### Given text
------------------------------

Yesterday, an Onion title caught my attention: “Hooded Members of Congress Drown Another Love Child in the Potomac to Prevent Affair from Getting Out.” This is not funny because it is true, but because it is so close to the truth. Too close for comfort.

A similar story, the day before, sported a title so sublime that you do not really need to read further: “Al Franken Tearfully Announces Intention To Step Down From Role As Harasser Of Women.” The week before that, another satire gave us this extravaganza: “Paul Ryan Announces New Congress Sexual Harassment Training Will Create Safe Work Atmosphere, Plausible Deniability.

But sex scandals are easy. If The Onion were seriously in the satire biz, the farcical-on-the-surface nonsense of the Consumer Financial Protection Bureau brouhaha that I wrote about on Tuesday would get incisive treatment as well.

My advice to Onion writers? Don’t go halfway into the problem, like David A. Graham does in The Atlantic: “The Fight Over the CFPB Reveals the Broken State of American Politics.” Sure, that’s true. But concluding that “neither party sees the political process as effective in resolving these basic issues is worrying” hardly goes far enough, and the next line — “the fact that they might both be right is worse still” — shies from the full extent of the predicament.

The Constitution was designed to avoid problems like the CFPB nonsense. Start there. Something like this comes close: “Politicians Shocked, Shocked to Discover That an Un-Constitutional, Partisan Bureau Becomes Subject to Constitutional Dispute Along Partisan Lines.”

I have confidence that, if The Onion went there, it’d be funnier.

Even without a sex angle.

This is Common Sense. I’m Paul Jacob.

------------------------------

### Data extract
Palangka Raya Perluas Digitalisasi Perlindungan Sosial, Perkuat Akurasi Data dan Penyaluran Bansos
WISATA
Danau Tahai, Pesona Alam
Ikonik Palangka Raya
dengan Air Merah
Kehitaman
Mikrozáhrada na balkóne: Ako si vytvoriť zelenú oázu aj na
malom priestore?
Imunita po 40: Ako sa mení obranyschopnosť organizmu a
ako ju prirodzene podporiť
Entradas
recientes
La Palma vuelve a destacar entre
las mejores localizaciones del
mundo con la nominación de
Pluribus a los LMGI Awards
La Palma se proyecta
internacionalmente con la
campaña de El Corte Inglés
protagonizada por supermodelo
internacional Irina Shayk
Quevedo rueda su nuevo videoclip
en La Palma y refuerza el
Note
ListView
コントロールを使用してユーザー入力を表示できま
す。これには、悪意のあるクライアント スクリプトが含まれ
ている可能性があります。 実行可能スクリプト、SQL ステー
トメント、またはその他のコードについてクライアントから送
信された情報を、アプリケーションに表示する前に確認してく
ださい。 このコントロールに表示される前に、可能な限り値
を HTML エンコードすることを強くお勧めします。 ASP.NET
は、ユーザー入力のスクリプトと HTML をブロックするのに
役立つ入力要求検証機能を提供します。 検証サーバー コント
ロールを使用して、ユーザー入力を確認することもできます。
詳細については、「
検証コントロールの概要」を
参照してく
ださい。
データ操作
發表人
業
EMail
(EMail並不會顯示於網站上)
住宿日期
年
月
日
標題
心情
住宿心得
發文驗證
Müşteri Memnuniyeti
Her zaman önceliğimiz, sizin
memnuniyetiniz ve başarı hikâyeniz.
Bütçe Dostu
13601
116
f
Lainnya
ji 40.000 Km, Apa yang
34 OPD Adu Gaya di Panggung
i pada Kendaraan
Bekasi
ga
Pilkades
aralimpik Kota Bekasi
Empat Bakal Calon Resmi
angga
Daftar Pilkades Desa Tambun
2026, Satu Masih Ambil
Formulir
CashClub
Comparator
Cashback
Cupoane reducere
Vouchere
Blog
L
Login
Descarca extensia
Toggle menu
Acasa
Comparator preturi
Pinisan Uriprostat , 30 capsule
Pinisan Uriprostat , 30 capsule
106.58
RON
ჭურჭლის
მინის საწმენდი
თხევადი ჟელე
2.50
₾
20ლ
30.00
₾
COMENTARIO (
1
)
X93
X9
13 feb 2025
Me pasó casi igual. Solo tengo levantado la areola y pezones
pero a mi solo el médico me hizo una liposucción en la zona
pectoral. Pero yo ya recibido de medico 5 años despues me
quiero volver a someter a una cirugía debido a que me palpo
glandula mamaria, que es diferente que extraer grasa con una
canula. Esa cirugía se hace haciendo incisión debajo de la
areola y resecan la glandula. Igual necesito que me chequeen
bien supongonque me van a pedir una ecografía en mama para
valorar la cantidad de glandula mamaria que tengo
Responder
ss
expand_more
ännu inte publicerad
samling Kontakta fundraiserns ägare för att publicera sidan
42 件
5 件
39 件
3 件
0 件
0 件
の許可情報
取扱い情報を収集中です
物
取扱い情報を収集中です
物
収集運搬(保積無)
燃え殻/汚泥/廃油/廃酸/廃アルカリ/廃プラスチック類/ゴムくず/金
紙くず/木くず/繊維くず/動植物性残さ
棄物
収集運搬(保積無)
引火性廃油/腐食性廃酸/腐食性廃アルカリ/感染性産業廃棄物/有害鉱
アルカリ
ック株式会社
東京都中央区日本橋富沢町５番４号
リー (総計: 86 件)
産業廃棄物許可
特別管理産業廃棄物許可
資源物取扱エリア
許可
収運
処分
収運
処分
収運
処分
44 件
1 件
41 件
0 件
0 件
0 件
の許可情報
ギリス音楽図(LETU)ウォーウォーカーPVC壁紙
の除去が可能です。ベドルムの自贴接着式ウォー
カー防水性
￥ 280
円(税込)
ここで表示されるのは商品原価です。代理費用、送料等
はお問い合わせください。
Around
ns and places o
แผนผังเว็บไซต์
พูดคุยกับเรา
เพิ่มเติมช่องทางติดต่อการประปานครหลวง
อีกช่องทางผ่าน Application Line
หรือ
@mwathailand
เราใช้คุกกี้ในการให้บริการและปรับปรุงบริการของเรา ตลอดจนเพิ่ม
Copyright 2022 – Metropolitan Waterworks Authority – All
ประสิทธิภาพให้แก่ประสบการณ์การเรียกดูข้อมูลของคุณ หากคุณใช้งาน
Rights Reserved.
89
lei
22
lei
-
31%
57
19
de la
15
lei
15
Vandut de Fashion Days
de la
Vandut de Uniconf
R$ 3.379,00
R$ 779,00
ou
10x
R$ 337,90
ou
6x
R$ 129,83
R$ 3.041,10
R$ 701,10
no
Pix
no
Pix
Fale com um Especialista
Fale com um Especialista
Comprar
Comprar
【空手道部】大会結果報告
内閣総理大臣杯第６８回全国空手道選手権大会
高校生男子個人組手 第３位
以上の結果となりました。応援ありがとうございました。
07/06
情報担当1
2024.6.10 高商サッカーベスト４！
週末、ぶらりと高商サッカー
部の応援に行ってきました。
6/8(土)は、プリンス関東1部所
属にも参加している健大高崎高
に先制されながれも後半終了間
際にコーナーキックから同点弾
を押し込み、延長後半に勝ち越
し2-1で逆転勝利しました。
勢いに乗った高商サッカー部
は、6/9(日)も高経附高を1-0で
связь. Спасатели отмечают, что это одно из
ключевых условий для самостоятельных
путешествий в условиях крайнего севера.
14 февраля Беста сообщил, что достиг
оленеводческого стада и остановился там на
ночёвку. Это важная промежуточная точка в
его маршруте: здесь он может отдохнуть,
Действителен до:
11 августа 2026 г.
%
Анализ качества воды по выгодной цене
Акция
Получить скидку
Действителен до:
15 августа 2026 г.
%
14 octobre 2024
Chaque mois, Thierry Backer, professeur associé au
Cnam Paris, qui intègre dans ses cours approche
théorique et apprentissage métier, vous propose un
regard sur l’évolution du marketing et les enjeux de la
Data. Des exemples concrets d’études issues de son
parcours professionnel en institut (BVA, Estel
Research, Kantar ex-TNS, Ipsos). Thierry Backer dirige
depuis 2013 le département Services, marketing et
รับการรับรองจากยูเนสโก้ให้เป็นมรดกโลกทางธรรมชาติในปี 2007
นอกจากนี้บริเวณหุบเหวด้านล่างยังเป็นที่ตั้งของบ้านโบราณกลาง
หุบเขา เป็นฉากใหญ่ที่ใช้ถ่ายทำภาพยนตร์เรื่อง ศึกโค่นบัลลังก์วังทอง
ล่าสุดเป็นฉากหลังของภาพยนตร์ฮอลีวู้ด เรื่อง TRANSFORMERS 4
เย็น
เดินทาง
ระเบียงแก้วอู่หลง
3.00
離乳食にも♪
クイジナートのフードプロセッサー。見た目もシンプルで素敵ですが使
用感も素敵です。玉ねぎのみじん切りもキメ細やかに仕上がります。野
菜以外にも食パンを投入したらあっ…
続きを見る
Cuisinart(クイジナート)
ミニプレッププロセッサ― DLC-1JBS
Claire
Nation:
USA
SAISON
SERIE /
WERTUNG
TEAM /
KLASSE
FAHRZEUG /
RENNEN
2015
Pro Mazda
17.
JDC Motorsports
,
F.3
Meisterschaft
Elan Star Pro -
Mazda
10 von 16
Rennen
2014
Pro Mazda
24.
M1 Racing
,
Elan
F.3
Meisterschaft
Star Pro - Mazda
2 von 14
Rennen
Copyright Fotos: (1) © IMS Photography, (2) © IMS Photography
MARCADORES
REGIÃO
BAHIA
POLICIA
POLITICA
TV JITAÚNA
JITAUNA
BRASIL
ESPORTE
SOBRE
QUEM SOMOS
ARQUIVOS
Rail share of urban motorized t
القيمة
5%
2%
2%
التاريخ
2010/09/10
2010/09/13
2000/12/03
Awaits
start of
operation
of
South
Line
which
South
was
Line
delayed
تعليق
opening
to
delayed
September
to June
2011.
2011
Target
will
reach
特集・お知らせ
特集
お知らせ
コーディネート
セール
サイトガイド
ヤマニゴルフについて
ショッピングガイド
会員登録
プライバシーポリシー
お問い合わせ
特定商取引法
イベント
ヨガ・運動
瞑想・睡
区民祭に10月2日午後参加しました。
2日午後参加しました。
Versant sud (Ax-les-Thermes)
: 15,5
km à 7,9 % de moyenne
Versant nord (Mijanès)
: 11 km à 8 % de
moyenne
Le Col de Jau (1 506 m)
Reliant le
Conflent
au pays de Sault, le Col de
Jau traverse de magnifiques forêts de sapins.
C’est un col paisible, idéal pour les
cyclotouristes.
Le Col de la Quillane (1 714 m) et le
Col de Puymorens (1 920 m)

------------------------------

### Required work
• A. Please repeat the Common Sense piece starting at "My advice to" and ending at "it’d be funnier.", swapping "CFPB" for "Consumer Financial Protection Bureau".
• B. According to the Common Sense piece, which publication carried David A. Graham's article on the fight over the CFPB?

### Task responses
• A.
My advice to Onion writers? Don’t go halfway into the problem, like David A. Graham does in The Atlantic: “The Fight Over the Consumer Financial Protection Bureau Reveals the Broken State of American Politics.” Sure, that’s true. But concluding that “neither party sees the political process as effective in resolving these basic issues is worrying” hardly goes far enough, and the next line — “the fact that they might both be right is worse still” — shies from the full extent of the predicament.

The Constitution was designed to avoid problems like the Consumer Financial Protection Bureau nonsense. Start there. Something like this comes close: “Politicians Shocked, Shocked to Discover That an Un-Constitutional, Partisan Bureau Becomes Subject to Constitutional Dispute Along Partisan Lines.”

I have confidence that, if The Onion went there, it’d be funnier.

• B. The Atlantic